Pineapple Street: Not good, and hard to put down

What is the name for the genre of book that is not good, but you don’t want to stop reading, and you feel the whole time as if you are already watching the movie adaptation of the thing? Or the kind where the writing is verging on good and interesting, but is mostly just descriptive in the most obvious sorts of ways? Or where the characters change, but that change is at once extremely obvious from the outset and also simultaneously not convincing when it happens (like the crucial event(s) that force the change are just so predictably ridiculous)? Or where the way to hook the reader is through descriptions of how the ultra wealthy live – of their tablescapes (a word I didn’t know existed), their vacations, their clothes and their houses? Where you read the thing quickly and when it’s over feel faintly irritated with yourself for having given over the time to a book that is so clearly not good but is – nevertheless – hard to put down?
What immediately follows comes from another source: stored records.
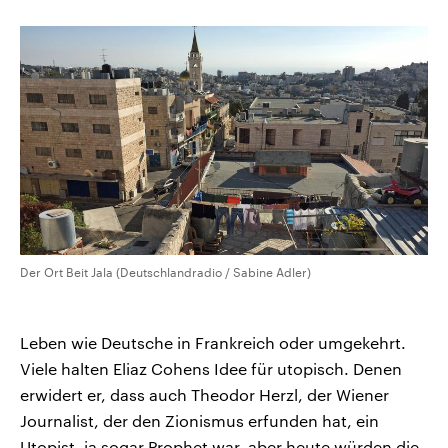
Der Ort Beit Jala (Deutschlandradio / Sabine Adler)
Leben wie Deutsche in Frankreich oder umgekehrt.
Viele halten Eliaz Cohens Idee für utopisch. Denen
erwidert er, dass auch Theodor Herzl, der Wiener
Journalist, der den Zionismus erfunden hat, ein
Utopist, ja sogar Prophet war, aber heute würden die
Jenny Jackson‘s Pineapple Street embodies this whatever-genre it is. It is – as was the case for me yesterday – an ideal book for a snowstorm where time vanishes in shovelling, sledding and fort building – and further funnels away in reading a book that when it ends you find yourself flummoxed that you didn’t just return it to the library. Perfect for an airplane, a beach, a doctor’s office where you expect to wait forever.

Oh sorry, did you want to know what it’s about? I’ve already given more time to this book then I’d like, so quickly: ultra rich family lives in Brooklyn Heights (which I’ve since gathered is a fancy neighbourhood in New York) and the millennial children lightly struggle with the Torturous Burden of being born extremely wealthy and the Guilt of not deserving such privilege. The end.